What you have to do - A line belongs in the answer if it contains "باشگاه"; copy every such line from the entries below.

Stored data
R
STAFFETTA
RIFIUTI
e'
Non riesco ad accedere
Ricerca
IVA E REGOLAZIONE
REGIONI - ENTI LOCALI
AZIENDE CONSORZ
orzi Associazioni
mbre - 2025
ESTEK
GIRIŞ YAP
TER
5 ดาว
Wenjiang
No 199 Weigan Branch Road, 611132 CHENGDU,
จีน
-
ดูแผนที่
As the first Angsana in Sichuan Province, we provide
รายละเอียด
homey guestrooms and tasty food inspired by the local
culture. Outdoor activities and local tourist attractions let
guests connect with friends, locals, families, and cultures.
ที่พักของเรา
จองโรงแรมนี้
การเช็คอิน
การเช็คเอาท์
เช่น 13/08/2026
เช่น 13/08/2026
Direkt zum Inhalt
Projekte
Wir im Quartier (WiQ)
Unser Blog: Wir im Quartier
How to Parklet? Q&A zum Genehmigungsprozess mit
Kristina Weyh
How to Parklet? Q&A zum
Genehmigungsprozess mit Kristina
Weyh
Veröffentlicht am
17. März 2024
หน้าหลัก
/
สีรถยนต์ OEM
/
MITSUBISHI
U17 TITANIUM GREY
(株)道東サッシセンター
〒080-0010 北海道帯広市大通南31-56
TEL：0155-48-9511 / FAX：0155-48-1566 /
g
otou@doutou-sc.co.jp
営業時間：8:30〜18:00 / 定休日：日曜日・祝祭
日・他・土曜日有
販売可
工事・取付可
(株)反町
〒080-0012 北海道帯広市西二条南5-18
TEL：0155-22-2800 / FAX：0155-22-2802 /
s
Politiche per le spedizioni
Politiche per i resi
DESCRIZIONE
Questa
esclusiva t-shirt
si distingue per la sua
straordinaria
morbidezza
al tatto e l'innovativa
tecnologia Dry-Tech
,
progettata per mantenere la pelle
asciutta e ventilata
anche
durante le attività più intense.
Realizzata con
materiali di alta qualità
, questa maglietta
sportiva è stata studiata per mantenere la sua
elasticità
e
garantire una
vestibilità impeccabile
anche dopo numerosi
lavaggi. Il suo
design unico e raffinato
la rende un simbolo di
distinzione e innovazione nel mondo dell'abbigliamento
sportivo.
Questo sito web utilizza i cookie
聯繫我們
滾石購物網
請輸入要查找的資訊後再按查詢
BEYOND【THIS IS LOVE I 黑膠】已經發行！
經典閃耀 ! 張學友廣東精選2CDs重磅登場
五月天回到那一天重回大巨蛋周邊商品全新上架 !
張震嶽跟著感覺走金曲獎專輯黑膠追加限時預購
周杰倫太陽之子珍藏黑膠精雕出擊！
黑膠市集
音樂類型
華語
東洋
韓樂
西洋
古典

...

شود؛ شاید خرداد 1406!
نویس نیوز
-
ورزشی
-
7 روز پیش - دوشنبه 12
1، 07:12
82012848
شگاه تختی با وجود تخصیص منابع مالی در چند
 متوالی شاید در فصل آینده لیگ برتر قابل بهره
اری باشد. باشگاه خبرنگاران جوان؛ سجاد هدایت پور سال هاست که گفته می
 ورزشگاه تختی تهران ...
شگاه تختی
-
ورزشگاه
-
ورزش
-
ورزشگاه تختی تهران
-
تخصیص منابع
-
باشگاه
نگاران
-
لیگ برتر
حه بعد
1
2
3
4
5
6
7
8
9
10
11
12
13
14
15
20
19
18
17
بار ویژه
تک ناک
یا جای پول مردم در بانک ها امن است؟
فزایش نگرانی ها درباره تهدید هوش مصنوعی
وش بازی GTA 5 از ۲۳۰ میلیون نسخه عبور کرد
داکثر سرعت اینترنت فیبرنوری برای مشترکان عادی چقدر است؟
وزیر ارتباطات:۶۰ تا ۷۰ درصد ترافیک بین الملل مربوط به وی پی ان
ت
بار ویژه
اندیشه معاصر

Solution for this exercise -
اری باشد. باشگاه خبرنگاران جوان؛ سجاد هدایت پور سال هاست که گفته می
باشگاه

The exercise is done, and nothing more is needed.